L'enfance effacée, le frère disparu et l'envie de hurler la "survie" qu'on a eue...
Je voudrais vous envoyer des instants lumineux comme le ciel chez moi aujourd'hui, vous souhaiter les éclaircies les plus rapprochées sur votre route.
Je souhaite sincèrement que vous puissiez contacter le plus souvent possible les moments doux que vous pouvez vivre depuis la fin de l'horreur.

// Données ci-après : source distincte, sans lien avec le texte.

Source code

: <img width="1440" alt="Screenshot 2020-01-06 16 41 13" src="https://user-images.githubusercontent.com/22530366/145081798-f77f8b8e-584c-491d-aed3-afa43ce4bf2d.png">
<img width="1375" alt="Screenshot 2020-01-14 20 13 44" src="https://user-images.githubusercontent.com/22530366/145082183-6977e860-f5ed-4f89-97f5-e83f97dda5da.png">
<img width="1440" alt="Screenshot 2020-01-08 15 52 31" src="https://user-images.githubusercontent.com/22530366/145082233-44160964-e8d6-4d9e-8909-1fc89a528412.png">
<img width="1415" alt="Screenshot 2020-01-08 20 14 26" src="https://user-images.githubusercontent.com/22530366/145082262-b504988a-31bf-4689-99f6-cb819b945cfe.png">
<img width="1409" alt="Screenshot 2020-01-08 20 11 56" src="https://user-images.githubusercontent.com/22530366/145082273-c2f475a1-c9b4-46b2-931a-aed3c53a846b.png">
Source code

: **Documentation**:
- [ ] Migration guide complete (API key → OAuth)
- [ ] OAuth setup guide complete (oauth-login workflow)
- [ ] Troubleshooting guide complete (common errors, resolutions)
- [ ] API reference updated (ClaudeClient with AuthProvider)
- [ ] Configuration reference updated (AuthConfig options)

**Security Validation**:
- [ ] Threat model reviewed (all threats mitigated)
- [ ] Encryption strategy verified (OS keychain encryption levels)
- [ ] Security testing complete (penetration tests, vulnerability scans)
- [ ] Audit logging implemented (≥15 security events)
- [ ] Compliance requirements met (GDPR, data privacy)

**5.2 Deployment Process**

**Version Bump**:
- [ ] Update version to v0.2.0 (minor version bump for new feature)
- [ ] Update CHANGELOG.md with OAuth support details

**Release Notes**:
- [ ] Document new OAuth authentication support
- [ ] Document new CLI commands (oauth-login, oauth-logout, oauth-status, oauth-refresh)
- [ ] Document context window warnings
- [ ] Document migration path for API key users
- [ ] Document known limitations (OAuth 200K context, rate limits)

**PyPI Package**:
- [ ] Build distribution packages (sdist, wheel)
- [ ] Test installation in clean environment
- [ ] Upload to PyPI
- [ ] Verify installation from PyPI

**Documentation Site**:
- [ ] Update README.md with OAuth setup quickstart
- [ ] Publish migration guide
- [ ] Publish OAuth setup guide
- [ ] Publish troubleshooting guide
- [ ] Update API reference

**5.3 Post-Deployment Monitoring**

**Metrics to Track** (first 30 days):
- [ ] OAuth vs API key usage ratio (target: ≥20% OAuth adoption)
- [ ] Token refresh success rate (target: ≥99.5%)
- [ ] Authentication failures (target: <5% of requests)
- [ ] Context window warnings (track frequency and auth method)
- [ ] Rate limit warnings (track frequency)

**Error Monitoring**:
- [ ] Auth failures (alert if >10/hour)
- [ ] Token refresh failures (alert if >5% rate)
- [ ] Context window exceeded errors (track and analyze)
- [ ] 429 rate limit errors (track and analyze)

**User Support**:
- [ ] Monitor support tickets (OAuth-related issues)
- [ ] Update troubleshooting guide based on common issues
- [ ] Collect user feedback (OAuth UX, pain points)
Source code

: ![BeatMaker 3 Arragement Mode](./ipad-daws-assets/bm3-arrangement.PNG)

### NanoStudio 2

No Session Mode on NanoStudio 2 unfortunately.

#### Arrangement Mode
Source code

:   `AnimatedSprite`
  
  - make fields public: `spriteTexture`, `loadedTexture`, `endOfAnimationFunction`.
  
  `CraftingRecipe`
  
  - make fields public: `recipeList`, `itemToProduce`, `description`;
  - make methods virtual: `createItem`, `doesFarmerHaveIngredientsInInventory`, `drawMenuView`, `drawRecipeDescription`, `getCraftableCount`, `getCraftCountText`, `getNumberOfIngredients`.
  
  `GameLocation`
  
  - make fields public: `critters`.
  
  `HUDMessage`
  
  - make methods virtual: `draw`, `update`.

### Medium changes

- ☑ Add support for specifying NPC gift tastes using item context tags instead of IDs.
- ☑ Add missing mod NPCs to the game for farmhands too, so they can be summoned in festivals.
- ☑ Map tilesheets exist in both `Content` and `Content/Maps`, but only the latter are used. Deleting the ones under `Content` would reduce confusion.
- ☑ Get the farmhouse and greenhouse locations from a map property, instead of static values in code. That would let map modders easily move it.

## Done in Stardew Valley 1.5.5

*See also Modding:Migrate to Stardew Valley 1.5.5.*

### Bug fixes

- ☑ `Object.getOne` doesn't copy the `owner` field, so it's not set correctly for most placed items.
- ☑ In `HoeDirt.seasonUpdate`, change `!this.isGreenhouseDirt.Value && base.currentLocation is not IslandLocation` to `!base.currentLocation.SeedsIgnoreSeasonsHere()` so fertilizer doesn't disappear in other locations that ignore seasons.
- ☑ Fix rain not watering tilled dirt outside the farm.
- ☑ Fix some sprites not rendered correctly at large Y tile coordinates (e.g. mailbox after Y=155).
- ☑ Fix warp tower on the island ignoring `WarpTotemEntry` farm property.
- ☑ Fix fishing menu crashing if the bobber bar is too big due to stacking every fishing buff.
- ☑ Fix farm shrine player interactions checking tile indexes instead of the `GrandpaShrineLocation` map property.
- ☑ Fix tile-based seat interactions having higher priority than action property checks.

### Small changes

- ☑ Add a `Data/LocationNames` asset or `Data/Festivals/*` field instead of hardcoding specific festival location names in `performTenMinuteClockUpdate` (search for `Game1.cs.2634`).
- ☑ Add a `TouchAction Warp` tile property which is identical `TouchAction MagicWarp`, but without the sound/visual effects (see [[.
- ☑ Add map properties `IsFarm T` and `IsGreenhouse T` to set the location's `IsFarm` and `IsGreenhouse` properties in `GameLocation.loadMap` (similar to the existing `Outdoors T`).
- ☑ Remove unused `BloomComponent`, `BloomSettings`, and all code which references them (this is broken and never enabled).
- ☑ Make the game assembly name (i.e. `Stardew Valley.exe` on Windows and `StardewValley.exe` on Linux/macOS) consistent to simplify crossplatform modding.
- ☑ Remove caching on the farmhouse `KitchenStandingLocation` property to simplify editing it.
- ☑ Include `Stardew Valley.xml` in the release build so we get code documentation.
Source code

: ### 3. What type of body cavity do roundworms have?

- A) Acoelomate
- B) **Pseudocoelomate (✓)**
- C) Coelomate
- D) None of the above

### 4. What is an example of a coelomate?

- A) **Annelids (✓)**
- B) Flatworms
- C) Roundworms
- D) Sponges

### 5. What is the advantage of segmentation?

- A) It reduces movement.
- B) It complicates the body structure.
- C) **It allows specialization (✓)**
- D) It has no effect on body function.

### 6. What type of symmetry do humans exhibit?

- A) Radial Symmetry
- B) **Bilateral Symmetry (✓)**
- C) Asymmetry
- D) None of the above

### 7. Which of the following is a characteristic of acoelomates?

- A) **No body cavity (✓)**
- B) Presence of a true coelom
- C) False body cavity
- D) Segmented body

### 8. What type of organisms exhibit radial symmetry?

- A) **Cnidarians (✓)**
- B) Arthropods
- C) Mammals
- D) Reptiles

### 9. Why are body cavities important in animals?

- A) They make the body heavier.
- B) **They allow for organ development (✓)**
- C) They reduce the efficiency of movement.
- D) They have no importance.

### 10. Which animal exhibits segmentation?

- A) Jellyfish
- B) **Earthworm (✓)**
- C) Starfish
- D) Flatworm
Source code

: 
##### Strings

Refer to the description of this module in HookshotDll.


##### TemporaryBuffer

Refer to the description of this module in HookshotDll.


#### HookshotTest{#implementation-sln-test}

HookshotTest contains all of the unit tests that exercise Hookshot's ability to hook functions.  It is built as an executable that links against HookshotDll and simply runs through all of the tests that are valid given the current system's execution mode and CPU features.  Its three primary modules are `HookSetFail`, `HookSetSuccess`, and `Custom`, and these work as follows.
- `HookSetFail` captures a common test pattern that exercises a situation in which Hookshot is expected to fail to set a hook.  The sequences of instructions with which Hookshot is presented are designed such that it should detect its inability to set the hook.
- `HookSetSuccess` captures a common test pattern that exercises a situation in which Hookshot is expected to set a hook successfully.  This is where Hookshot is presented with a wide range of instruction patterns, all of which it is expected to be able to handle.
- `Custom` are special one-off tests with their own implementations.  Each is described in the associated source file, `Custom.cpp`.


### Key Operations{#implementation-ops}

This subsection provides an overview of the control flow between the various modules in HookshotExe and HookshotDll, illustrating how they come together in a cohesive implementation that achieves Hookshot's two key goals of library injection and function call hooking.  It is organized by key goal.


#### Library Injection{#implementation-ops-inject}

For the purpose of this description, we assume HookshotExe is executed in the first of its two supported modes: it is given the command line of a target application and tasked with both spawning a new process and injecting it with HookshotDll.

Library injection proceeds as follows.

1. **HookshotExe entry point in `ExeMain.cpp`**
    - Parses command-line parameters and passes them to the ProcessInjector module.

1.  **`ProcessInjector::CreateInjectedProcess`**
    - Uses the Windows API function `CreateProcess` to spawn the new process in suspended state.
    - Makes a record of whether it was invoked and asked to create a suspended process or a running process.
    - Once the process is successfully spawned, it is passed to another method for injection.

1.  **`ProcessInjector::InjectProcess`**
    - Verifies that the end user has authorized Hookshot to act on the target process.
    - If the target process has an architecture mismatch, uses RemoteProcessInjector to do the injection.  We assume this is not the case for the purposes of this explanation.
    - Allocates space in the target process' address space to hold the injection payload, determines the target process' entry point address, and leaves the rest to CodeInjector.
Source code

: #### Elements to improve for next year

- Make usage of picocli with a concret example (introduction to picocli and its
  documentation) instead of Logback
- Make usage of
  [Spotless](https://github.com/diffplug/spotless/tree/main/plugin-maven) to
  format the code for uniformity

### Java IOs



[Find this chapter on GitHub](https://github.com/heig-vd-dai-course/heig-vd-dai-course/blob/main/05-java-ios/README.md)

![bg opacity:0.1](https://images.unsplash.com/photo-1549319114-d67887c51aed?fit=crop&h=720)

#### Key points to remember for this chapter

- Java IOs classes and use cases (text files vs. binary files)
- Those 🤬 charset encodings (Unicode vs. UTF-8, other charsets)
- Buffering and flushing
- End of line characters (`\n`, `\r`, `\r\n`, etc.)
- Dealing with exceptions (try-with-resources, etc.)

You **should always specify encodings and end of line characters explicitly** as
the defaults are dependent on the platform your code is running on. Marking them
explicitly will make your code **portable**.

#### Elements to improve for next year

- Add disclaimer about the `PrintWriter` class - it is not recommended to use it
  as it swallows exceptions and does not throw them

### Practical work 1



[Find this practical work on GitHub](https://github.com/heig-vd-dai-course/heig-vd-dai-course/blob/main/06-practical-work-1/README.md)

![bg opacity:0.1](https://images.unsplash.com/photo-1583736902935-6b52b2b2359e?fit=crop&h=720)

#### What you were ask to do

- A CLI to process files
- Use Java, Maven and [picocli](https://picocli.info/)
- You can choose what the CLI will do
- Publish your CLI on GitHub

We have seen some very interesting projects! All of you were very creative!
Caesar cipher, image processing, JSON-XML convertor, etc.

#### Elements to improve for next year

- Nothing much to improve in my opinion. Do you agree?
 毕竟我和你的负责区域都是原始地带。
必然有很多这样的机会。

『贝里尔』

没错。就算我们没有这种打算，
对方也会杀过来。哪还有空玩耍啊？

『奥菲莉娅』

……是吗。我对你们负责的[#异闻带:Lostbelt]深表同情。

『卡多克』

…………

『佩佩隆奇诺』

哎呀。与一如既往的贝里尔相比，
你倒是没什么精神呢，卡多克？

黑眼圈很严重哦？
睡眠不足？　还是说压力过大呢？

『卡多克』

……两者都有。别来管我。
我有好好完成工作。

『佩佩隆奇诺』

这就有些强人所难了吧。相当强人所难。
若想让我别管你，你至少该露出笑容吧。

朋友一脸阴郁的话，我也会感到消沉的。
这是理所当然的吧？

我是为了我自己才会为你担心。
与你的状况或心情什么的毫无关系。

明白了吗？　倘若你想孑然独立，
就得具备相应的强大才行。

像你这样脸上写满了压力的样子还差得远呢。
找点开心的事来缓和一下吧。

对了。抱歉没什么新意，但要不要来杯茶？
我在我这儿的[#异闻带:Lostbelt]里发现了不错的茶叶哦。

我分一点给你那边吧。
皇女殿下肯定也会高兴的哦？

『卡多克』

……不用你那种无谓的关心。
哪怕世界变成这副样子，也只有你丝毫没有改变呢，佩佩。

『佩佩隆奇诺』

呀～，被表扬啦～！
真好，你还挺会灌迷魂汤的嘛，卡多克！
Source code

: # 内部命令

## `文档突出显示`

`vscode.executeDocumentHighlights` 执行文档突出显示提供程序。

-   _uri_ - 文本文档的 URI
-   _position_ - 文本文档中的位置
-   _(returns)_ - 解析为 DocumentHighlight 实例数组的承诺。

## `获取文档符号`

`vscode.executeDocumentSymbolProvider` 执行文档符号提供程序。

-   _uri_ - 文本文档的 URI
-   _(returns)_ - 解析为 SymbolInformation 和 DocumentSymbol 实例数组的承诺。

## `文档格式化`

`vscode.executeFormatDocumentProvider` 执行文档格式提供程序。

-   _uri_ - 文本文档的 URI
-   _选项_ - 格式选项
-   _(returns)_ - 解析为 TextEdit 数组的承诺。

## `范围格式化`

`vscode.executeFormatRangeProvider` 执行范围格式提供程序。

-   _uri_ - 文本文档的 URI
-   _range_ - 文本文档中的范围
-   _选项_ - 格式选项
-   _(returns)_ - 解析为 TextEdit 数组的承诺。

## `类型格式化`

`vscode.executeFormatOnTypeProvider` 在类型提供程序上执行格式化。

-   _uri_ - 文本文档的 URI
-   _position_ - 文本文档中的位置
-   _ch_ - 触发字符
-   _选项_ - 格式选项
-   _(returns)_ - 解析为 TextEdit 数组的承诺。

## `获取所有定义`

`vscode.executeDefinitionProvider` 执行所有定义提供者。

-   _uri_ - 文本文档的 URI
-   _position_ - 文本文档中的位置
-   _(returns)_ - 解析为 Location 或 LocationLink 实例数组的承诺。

Votre force est un soutien pour ceux qui vous lisent! Soyez convaincue du mien. Merci.

Anne

Barbidou 14/06/2012 13:17

Je viens de parcourir ton histoire.
Je comprends ton cheminement. Je comprends tes inquiétudes.
Je t'envoie tout mon soutien face à cette épreuve qui sera bénéfique et essentielle à ta reconstruction.
Je t'embrasse

Opale 14/06/2012 14:08



merci tout plein



Babeth 13/06/2012 22:20

Et puis un jour, il y aura quelqu'un, quelqu'un de doux, de rassurant, auprès de qui tu te sentiras en sécurité. Un jour, tu pourras dormir quand tu le souhaites. Un jour, il y aura un petit être,
ton enfant ou l'enfant d'un autre, qui sait, tu seras sa maman, sa tata, sa marraine, et tu auras pour lui une grande importance. Et c'est toi, Opale, qui lui construiras ses souvenirs d'enfance,
toi qui le protègeras, toi qui l'aideras à grandir en sécurité. Les adultes qui n'ont pas su te protéger, tu les remplaceras. L'enfance que tu n'as pas eue, tu la construiras pour un autre. Les
Noël que tu n'as pas fêtés, tu les fêteras avec une autre famille, celle que tu auras choisie. Alors non, tu ne pourras pas revenir en arrière, tu ne pourras pas oublier... mais tu pourras inventer
un avenir, créer une vie que tu n'as pas eue, transmettre ce que tu n'as pas reçu. Tu pourras donner ton amour car, même si tu n'en as pas reçu beaucoup, tu as su en créer autour de toi. Je vais
pas te souhaiter bon courage, parce que le courage je sais que tu l'as, et puis tu sais que j'aime pas cette expression (tu me connais!), je vais juste te souhaiter de prendre soin de toi, de
t'écouter, de chanter... et surtout de croire en toi. Et puis je t'embrasse.

Opale 14/06/2012 14:08



merci, je suis très touchée par ton message..des bisous



Anonyme 13/06/2012 17:43

Opale, je voulais juste te dire que j'ai été très touchée par ton texte et par ta lutte quotidienne pour vivre pleinement malgré ou avec cette histoire là.